Required work -> The pictures must be left out, while the rest of the data is copied exactly.
↓↓↓
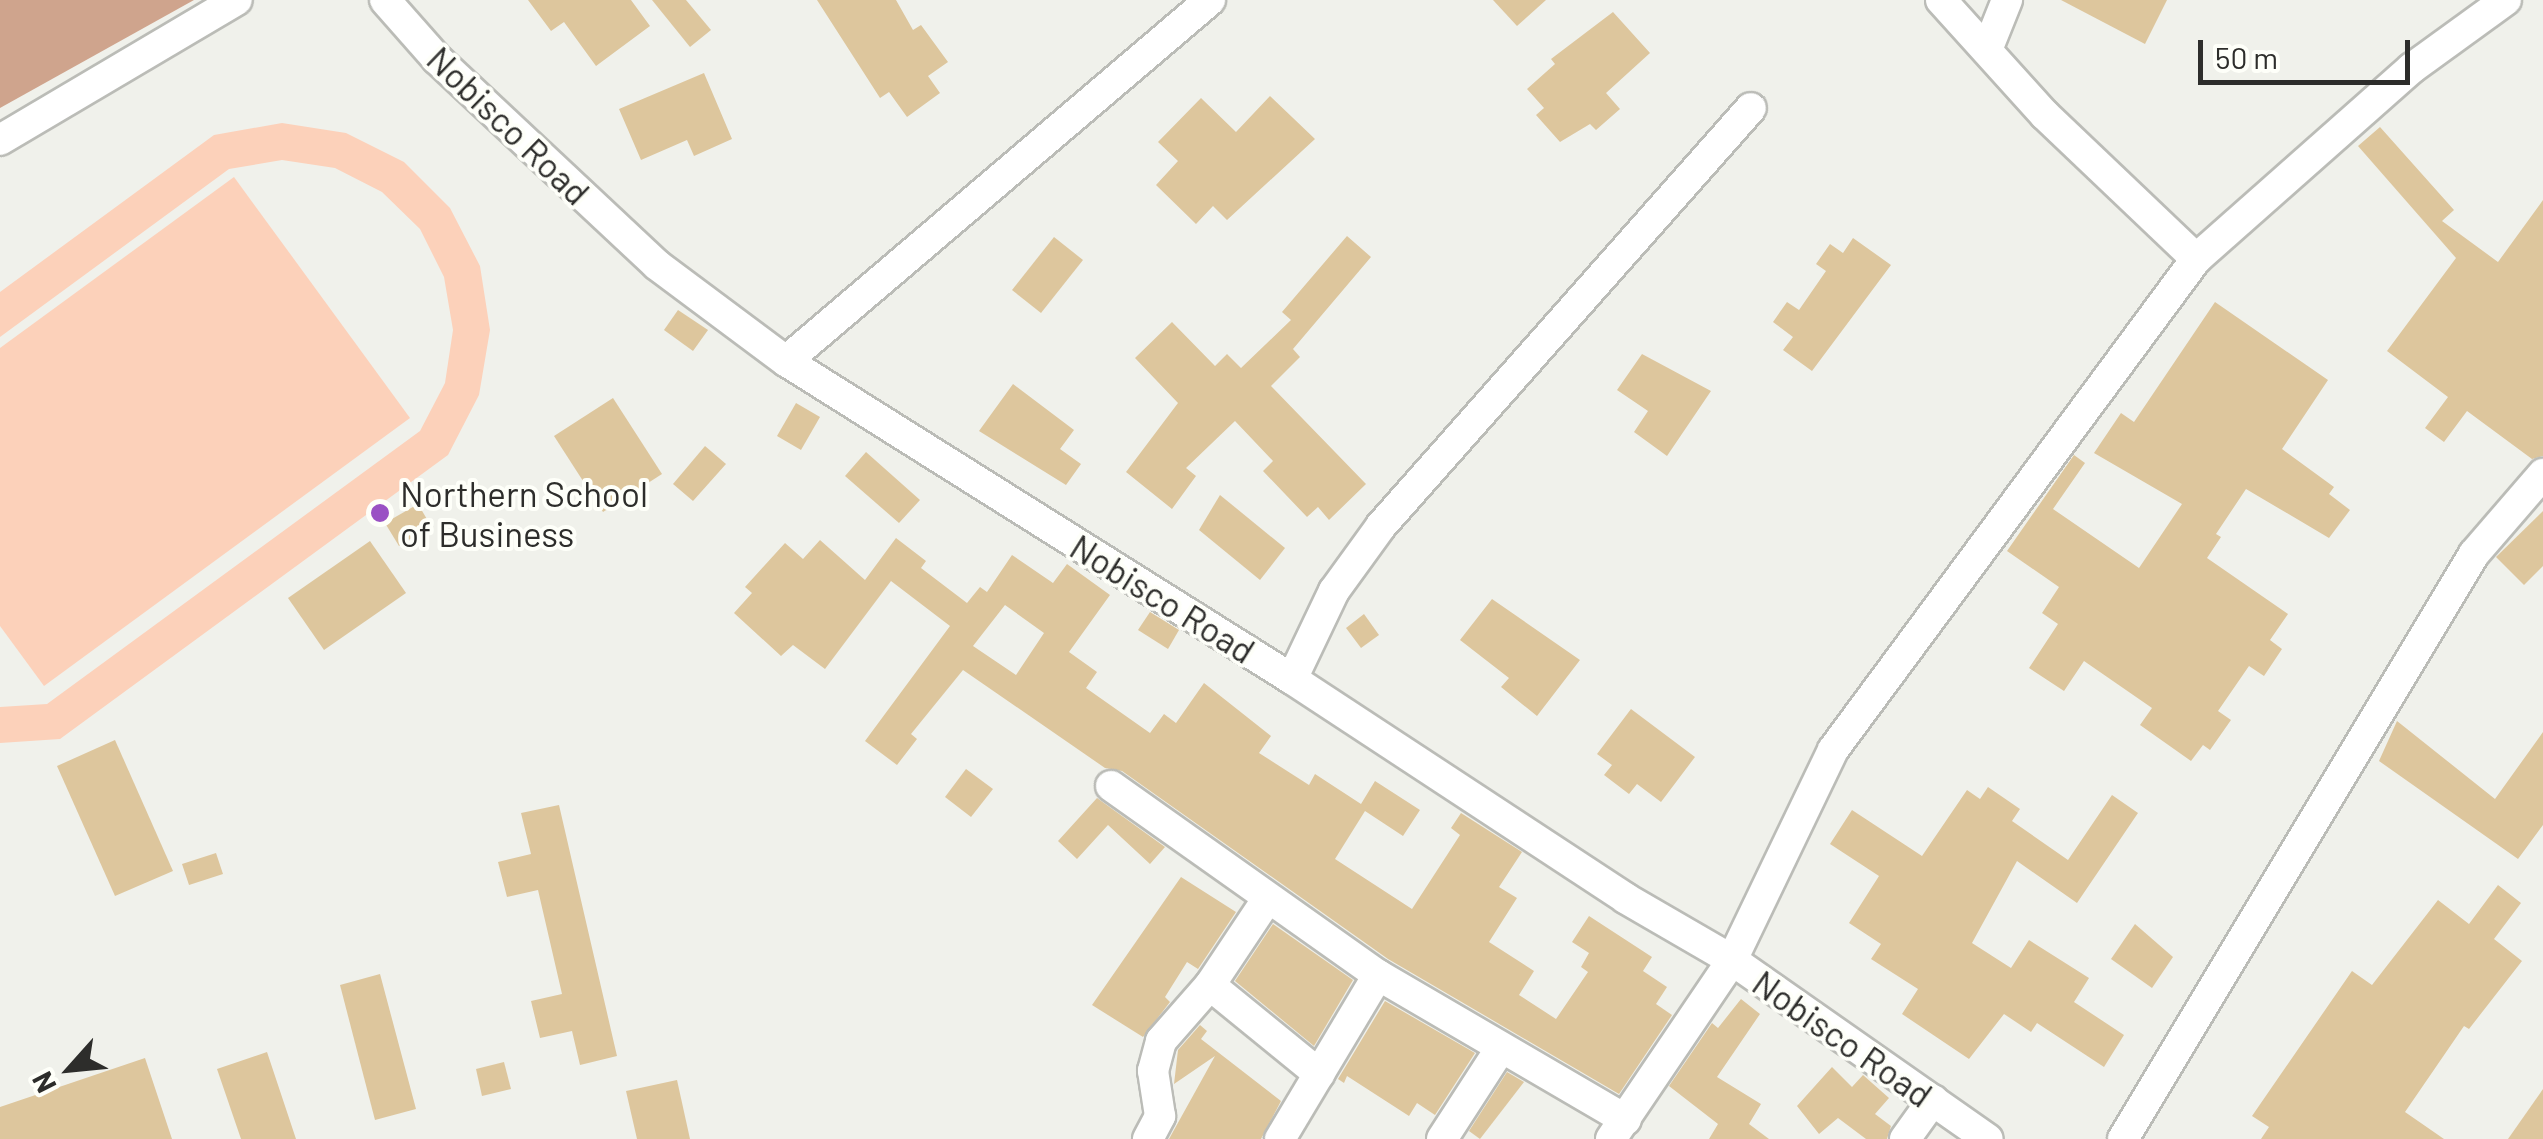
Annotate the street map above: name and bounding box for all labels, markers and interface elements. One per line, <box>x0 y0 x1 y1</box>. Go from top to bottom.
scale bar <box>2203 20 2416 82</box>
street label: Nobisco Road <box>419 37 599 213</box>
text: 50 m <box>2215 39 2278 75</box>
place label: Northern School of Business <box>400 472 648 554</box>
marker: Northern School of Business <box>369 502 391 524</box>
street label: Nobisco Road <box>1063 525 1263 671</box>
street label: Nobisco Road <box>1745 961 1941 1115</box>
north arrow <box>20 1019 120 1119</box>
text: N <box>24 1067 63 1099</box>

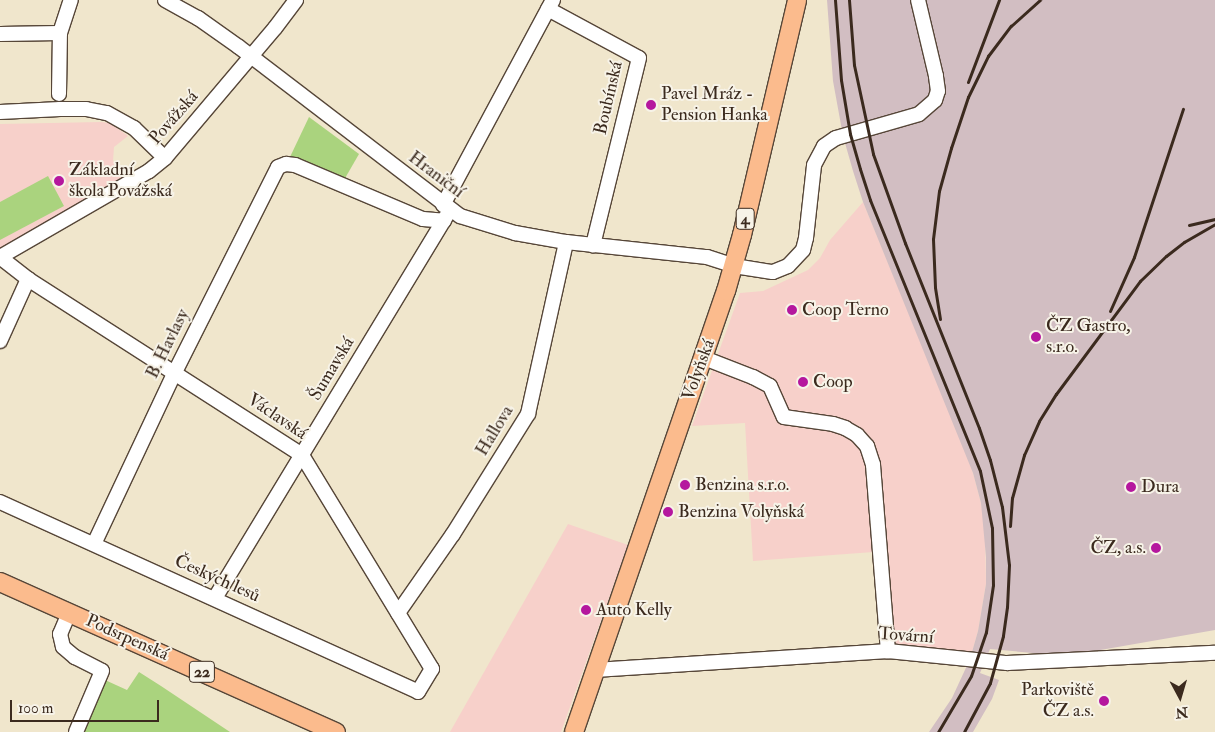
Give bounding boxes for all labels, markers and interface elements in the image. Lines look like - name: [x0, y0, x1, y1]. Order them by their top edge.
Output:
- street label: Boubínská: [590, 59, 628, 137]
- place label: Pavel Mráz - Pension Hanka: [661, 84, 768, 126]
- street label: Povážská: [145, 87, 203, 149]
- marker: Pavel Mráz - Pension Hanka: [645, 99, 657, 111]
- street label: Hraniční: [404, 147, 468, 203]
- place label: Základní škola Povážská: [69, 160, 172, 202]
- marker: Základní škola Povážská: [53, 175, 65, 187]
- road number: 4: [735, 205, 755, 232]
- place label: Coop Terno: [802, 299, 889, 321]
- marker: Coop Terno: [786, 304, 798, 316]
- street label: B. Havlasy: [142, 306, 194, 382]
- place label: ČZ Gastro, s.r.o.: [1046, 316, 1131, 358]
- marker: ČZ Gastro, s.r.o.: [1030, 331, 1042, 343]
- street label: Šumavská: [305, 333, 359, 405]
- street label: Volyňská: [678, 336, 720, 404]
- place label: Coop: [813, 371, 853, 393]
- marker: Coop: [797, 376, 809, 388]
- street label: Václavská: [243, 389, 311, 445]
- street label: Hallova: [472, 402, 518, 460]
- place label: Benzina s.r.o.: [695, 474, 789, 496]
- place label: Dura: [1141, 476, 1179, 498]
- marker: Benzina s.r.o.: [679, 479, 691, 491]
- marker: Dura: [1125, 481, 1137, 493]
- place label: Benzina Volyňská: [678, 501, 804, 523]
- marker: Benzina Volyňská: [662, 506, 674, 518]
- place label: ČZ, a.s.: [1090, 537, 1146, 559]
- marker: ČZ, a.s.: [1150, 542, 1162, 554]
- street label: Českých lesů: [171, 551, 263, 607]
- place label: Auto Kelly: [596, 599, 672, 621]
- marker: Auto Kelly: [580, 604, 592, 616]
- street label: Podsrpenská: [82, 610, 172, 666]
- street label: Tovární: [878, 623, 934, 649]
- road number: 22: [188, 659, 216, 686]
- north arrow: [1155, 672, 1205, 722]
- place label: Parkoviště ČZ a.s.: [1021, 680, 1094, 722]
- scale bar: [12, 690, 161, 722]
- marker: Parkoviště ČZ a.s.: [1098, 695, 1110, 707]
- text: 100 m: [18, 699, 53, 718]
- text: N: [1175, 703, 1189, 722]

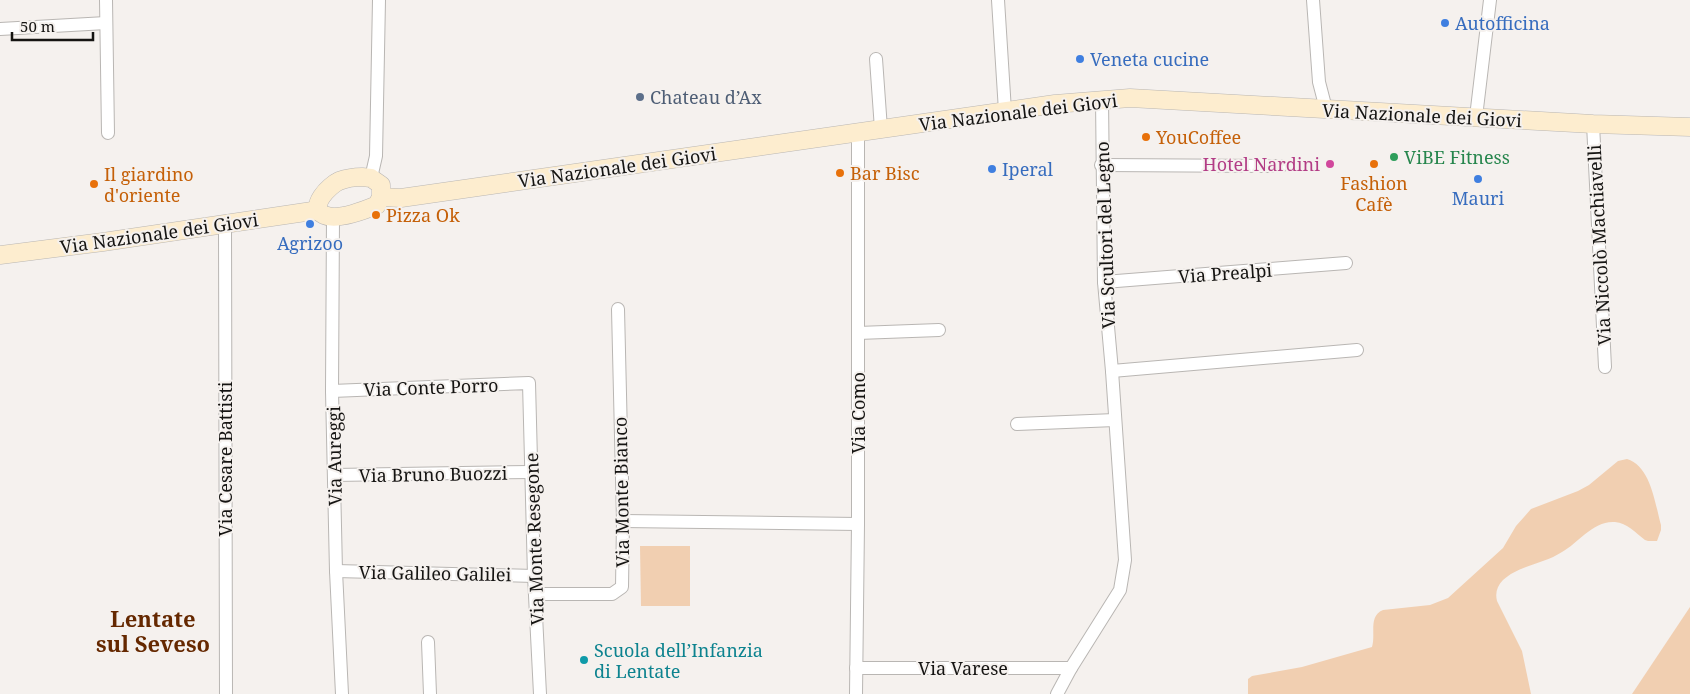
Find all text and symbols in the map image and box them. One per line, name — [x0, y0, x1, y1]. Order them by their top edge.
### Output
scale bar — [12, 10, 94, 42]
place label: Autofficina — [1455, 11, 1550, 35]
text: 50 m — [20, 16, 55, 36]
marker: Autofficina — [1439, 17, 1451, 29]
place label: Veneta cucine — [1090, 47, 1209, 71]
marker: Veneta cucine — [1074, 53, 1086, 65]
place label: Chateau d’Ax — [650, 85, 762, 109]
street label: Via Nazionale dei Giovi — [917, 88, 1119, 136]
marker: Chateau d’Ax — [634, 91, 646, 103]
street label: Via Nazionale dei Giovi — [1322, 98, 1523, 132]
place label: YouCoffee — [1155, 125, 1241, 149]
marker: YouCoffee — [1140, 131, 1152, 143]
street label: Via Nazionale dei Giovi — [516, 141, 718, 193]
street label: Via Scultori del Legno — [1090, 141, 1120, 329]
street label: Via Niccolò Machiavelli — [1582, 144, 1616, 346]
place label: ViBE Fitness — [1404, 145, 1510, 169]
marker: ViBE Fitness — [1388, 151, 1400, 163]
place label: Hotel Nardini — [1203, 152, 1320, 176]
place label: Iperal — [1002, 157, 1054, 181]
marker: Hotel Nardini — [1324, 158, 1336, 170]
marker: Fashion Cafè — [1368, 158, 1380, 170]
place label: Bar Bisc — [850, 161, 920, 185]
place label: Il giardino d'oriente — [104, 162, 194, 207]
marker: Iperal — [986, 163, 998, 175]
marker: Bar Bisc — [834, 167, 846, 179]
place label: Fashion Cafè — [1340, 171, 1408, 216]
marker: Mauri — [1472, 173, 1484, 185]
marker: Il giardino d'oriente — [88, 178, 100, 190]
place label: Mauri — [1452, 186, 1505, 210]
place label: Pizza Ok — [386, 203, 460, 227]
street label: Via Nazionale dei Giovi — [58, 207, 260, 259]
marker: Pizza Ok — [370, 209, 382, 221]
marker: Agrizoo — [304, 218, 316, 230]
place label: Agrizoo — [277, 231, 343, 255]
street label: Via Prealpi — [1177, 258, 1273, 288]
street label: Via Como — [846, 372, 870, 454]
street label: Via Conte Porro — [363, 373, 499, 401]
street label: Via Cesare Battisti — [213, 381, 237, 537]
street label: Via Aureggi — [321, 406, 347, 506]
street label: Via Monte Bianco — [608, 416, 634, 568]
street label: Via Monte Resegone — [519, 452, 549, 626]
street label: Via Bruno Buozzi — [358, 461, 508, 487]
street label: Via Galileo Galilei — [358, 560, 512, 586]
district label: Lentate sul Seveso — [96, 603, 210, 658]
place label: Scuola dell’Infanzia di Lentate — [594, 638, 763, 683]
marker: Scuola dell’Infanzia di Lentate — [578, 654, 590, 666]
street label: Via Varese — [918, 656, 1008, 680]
↑↑↑
Solution for this problem ->
Annotate the street map above: name and bounding box for all labels, markers and interface elements. One per line, <box>x0 y0 x1 y1</box>. Go from top to bottom.
scale bar <box>2203 20 2416 82</box>
street label: Nobisco Road <box>419 37 599 213</box>
text: 50 m <box>2215 39 2278 75</box>
place label: Northern School of Business <box>400 472 648 554</box>
marker: Northern School of Business <box>369 502 391 524</box>
street label: Nobisco Road <box>1063 525 1263 671</box>
street label: Nobisco Road <box>1745 961 1941 1115</box>
north arrow <box>20 1019 120 1119</box>
text: N <box>24 1067 63 1099</box>

Give bounding boxes for all labels, markers and interface elements in the image. Lines look like - name: [x0, y0, x1, y1]. Order them by their top edge.
Output:
- street label: Boubínská: [590, 59, 628, 137]
- place label: Pavel Mráz - Pension Hanka: [661, 84, 768, 126]
- street label: Povážská: [145, 87, 203, 149]
- marker: Pavel Mráz - Pension Hanka: [645, 99, 657, 111]
- street label: Hraniční: [404, 147, 468, 203]
- place label: Základní škola Povážská: [69, 160, 172, 202]
- marker: Základní škola Povážská: [53, 175, 65, 187]
- road number: 4: [735, 205, 755, 232]
- place label: Coop Terno: [802, 299, 889, 321]
- marker: Coop Terno: [786, 304, 798, 316]
- street label: B. Havlasy: [142, 306, 194, 382]
- place label: ČZ Gastro, s.r.o.: [1046, 316, 1131, 358]
- marker: ČZ Gastro, s.r.o.: [1030, 331, 1042, 343]
- street label: Šumavská: [305, 333, 359, 405]
- street label: Volyňská: [678, 336, 720, 404]
- place label: Coop: [813, 371, 853, 393]
- marker: Coop: [797, 376, 809, 388]
- street label: Václavská: [243, 389, 311, 445]
- street label: Hallova: [472, 402, 518, 460]
- place label: Benzina s.r.o.: [695, 474, 789, 496]
- place label: Dura: [1141, 476, 1179, 498]
- marker: Benzina s.r.o.: [679, 479, 691, 491]
- marker: Dura: [1125, 481, 1137, 493]
- place label: Benzina Volyňská: [678, 501, 804, 523]
- marker: Benzina Volyňská: [662, 506, 674, 518]
- place label: ČZ, a.s.: [1090, 537, 1146, 559]
- marker: ČZ, a.s.: [1150, 542, 1162, 554]
- street label: Českých lesů: [171, 551, 263, 607]
- place label: Auto Kelly: [596, 599, 672, 621]
- marker: Auto Kelly: [580, 604, 592, 616]
- street label: Podsrpenská: [82, 610, 172, 666]
- street label: Tovární: [878, 623, 934, 649]
- road number: 22: [188, 659, 216, 686]
- north arrow: [1155, 672, 1205, 722]
- place label: Parkoviště ČZ a.s.: [1021, 680, 1094, 722]
- scale bar: [12, 690, 161, 722]
- marker: Parkoviště ČZ a.s.: [1098, 695, 1110, 707]
- text: 100 m: [18, 699, 53, 718]
- text: N: [1175, 703, 1189, 722]

Find all text and symbols in the map image and box them. One per line, name — [x0, y0, x1, y1]. Order them by their top edge.
### Output
scale bar — [12, 10, 94, 42]
place label: Autofficina — [1455, 11, 1550, 35]
text: 50 m — [20, 16, 55, 36]
marker: Autofficina — [1439, 17, 1451, 29]
place label: Veneta cucine — [1090, 47, 1209, 71]
marker: Veneta cucine — [1074, 53, 1086, 65]
place label: Chateau d’Ax — [650, 85, 762, 109]
street label: Via Nazionale dei Giovi — [917, 88, 1119, 136]
marker: Chateau d’Ax — [634, 91, 646, 103]
street label: Via Nazionale dei Giovi — [1322, 98, 1523, 132]
place label: YouCoffee — [1155, 125, 1241, 149]
marker: YouCoffee — [1140, 131, 1152, 143]
street label: Via Nazionale dei Giovi — [516, 141, 718, 193]
street label: Via Scultori del Legno — [1090, 141, 1120, 329]
street label: Via Niccolò Machiavelli — [1582, 144, 1616, 346]
place label: ViBE Fitness — [1404, 145, 1510, 169]
marker: ViBE Fitness — [1388, 151, 1400, 163]
place label: Hotel Nardini — [1203, 152, 1320, 176]
place label: Iperal — [1002, 157, 1054, 181]
marker: Hotel Nardini — [1324, 158, 1336, 170]
marker: Fashion Cafè — [1368, 158, 1380, 170]
place label: Bar Bisc — [850, 161, 920, 185]
place label: Il giardino d'oriente — [104, 162, 194, 207]
marker: Iperal — [986, 163, 998, 175]
marker: Bar Bisc — [834, 167, 846, 179]
place label: Fashion Cafè — [1340, 171, 1408, 216]
marker: Mauri — [1472, 173, 1484, 185]
marker: Il giardino d'oriente — [88, 178, 100, 190]
place label: Mauri — [1452, 186, 1505, 210]
place label: Pizza Ok — [386, 203, 460, 227]
street label: Via Nazionale dei Giovi — [58, 207, 260, 259]
marker: Pizza Ok — [370, 209, 382, 221]
marker: Agrizoo — [304, 218, 316, 230]
place label: Agrizoo — [277, 231, 343, 255]
street label: Via Prealpi — [1177, 258, 1273, 288]
street label: Via Como — [846, 372, 870, 454]
street label: Via Conte Porro — [363, 373, 499, 401]
street label: Via Cesare Battisti — [213, 381, 237, 537]
street label: Via Aureggi — [321, 406, 347, 506]
street label: Via Monte Bianco — [608, 416, 634, 568]
street label: Via Monte Resegone — [519, 452, 549, 626]
street label: Via Bruno Buozzi — [358, 461, 508, 487]
street label: Via Galileo Galilei — [358, 560, 512, 586]
district label: Lentate sul Seveso — [96, 603, 210, 658]
place label: Scuola dell’Infanzia di Lentate — [594, 638, 763, 683]
marker: Scuola dell’Infanzia di Lentate — [578, 654, 590, 666]
street label: Via Varese — [918, 656, 1008, 680]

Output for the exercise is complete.